_Task directions_
Reproduce the records below exactly as they appear.
----
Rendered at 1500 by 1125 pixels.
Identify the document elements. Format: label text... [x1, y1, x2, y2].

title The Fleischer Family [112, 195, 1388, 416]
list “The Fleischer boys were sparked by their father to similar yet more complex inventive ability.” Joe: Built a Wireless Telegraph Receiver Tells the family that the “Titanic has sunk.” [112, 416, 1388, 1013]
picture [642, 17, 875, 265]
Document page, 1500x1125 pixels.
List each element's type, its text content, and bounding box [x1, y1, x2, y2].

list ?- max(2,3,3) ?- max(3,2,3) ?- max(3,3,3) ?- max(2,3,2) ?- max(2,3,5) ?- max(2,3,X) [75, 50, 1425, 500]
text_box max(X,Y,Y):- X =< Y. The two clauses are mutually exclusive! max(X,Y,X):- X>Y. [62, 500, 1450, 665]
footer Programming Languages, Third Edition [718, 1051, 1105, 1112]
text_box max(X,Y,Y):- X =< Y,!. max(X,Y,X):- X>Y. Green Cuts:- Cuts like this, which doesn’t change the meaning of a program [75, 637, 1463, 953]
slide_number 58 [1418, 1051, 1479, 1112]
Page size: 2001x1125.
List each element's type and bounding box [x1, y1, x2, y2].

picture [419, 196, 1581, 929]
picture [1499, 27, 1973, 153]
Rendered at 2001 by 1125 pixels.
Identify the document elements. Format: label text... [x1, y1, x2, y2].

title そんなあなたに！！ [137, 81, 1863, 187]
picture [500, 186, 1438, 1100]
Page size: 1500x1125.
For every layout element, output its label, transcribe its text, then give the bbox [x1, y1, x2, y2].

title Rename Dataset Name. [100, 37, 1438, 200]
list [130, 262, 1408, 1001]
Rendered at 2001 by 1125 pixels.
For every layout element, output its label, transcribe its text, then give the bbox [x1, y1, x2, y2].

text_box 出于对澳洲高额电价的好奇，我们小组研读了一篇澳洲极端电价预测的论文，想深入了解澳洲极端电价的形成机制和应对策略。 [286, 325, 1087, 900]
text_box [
----
_Your solution_
Rendered at 1500 by 1125 pixels.
Identify the document elements. Format: label text... [x1, y1, x2, y2].

title The Fleischer Family [112, 195, 1388, 416]
list “The Fleischer boys were sparked by their father to similar yet more complex inventive ability.” Joe: Built a Wireless Telegraph Receiver Tells the family that the “Titanic has sunk.” [112, 416, 1388, 1013]
picture [642, 17, 875, 265]
Document page, 1500x1125 pixels.
List each element's type, its text content, and bounding box [x1, y1, x2, y2].

list ?- max(2,3,3) ?- max(3,2,3) ?- max(3,3,3) ?- max(2,3,2) ?- max(2,3,5) ?- max(2,3,X) [75, 50, 1425, 500]
text_box max(X,Y,Y):- X =< Y. The two clauses are mutually exclusive! max(X,Y,X):- X>Y. [62, 500, 1450, 665]
footer Programming Languages, Third Edition [718, 1051, 1105, 1112]
text_box max(X,Y,Y):- X =< Y,!. max(X,Y,X):- X>Y. Green Cuts:- Cuts like this, which doesn’t change the meaning of a program [75, 637, 1463, 953]
slide_number 58 [1418, 1051, 1479, 1112]
Page size: 2001x1125.
List each element's type and bounding box [x1, y1, x2, y2].

picture [419, 196, 1581, 929]
picture [1499, 27, 1973, 153]
Rendered at 2001 by 1125 pixels.
Identify the document elements. Format: label text... [x1, y1, x2, y2].

title そんなあなたに！！ [137, 81, 1863, 187]
picture [500, 186, 1438, 1100]
Page size: 1500x1125.
For every layout element, output its label, transcribe its text, then give the bbox [x1, y1, x2, y2].

title Rename Dataset Name. [100, 37, 1438, 200]
list [130, 262, 1408, 1001]
Rendered at 2001 by 1125 pixels.
For every layout element, output its label, transcribe its text, then give the bbox [x1, y1, x2, y2].

text_box 出于对澳洲高额电价的好奇，我们小组研读了一篇澳洲极端电价预测的论文，想深入了解澳洲极端电价的形成机制和应对策略。 [286, 325, 1087, 900]
text_box [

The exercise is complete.